**Work instruction:**
Please write out every line of the material, leaving out any picture.

Given records Start Marker

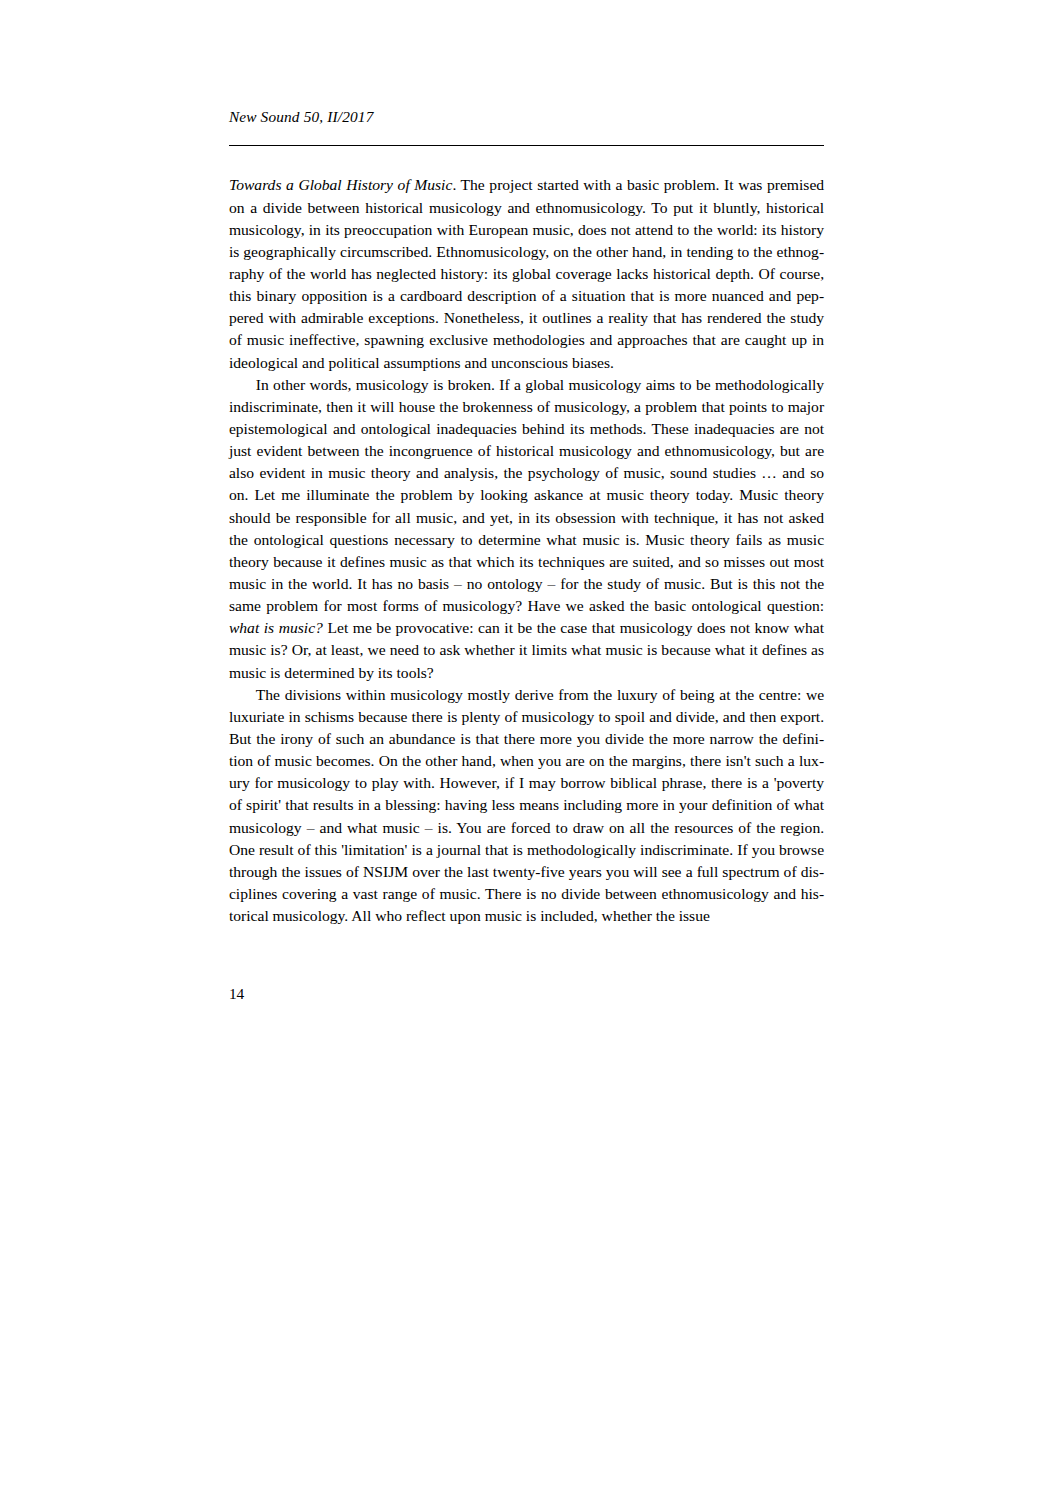New Sound 50, II/2017
Towards a Global History of Music. The project started with a basic problem. It was premised on a divide between historical musicology and ethnomusicology. To put it bluntly, historical musicology, in its preoccupation with European music, does not attend to the world: its history is geographically circumscribed. Ethnomusicology, on the other hand, in tending to the ethnography of the world has neglected history: its global coverage lacks historical depth. Of course, this binary opposition is a cardboard description of a situation that is more nuanced and peppered with admirable exceptions. Nonetheless, it outlines a reality that has rendered the study of music ineffective, spawning exclusive methodologies and approaches that are caught up in ideological and political assumptions and unconscious biases.
In other words, musicology is broken. If a global musicology aims to be methodologically indiscriminate, then it will house the brokenness of musicology, a problem that points to major epistemological and ontological inadequacies behind its methods. These inadequacies are not just evident between the incongruence of historical musicology and ethnomusicology, but are also evident in music theory and analysis, the psychology of music, sound studies … and so on. Let me illuminate the problem by looking askance at music theory today. Music theory should be responsible for all music, and yet, in its obsession with technique, it has not asked the ontological questions necessary to determine what music is. Music theory fails as music theory because it defines music as that which its techniques are suited, and so misses out most music in the world. It has no basis – no ontology – for the study of music. But is this not the same problem for most forms of musicology? Have we asked the basic ontological question: what is music? Let me be provocative: can it be the case that musicology does not know what music is? Or, at least, we need to ask whether it limits what music is because what it defines as music is determined by its tools?
The divisions within musicology mostly derive from the luxury of being at the centre: we luxuriate in schisms because there is plenty of musicology to spoil and divide, and then export. But the irony of such an abundance is that there more you divide the more narrow the definition of music becomes. On the other hand, when you are on the margins, there isn't such a luxury for musicology to play with. However, if I may borrow biblical phrase, there is a 'poverty of spirit' that results in a blessing: having less means including more in your definition of what musicology – and what music – is. You are forced to draw on all the resources of the region. One result of this 'limitation' is a journal that is methodologically indiscriminate. If you browse through the issues of NSIJM over the last twenty-five years you will see a full spectrum of disciplines covering a vast range of music. There is no divide between ethnomusicology and historical musicology. All who reflect upon music is included, whether the issue
14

Given records End Marker

**Result below:**
New Sound 50, II/2017
Towards a Global History of Music. The project started with a basic problem. It was premised on a divide between historical musicology and ethnomusicology. To put it bluntly, historical musicology, in its preoccupation with European music, does not attend to the world: its history is geographically circumscribed. Ethnomusicology, on the other hand, in tending to the ethnography of the world has neglected history: its global coverage lacks historical depth. Of course, this binary opposition is a cardboard description of a situation that is more nuanced and peppered with admirable exceptions. Nonetheless, it outlines a reality that has rendered the study of music ineffective, spawning exclusive methodologies and approaches that are caught up in ideological and political assumptions and unconscious biases.
In other words, musicology is broken. If a global musicology aims to be methodologically indiscriminate, then it will house the brokenness of musicology, a problem that points to major epistemological and ontological inadequacies behind its methods. These inadequacies are not just evident between the incongruence of historical musicology and ethnomusicology, but are also evident in music theory and analysis, the psychology of music, sound studies … and so on. Let me illuminate the problem by looking askance at music theory today. Music theory should be responsible for all music, and yet, in its obsession with technique, it has not asked the ontological questions necessary to determine what music is. Music theory fails as music theory because it defines music as that which its techniques are suited, and so misses out most music in the world. It has no basis – no ontology – for the study of music. But is this not the same problem for most forms of musicology? Have we asked the basic ontological question: what is music? Let me be provocative: can it be the case that musicology does not know what music is? Or, at least, we need to ask whether it limits what music is because what it defines as music is determined by its tools?
The divisions within musicology mostly derive from the luxury of being at the centre: we luxuriate in schisms because there is plenty of musicology to spoil and divide, and then export. But the irony of such an abundance is that there more you divide the more narrow the definition of music becomes. On the other hand, when you are on the margins, there isn't such a luxury for musicology to play with. However, if I may borrow biblical phrase, there is a 'poverty of spirit' that results in a blessing: having less means including more in your definition of what musicology – and what music – is. You are forced to draw on all the resources of the region. One result of this 'limitation' is a journal that is methodologically indiscriminate. If you browse through the issues of NSIJM over the last twenty-five years you will see a full spectrum of disciplines covering a vast range of music. There is no divide between ethnomusicology and historical musicology. All who reflect upon music is included, whether the issue
14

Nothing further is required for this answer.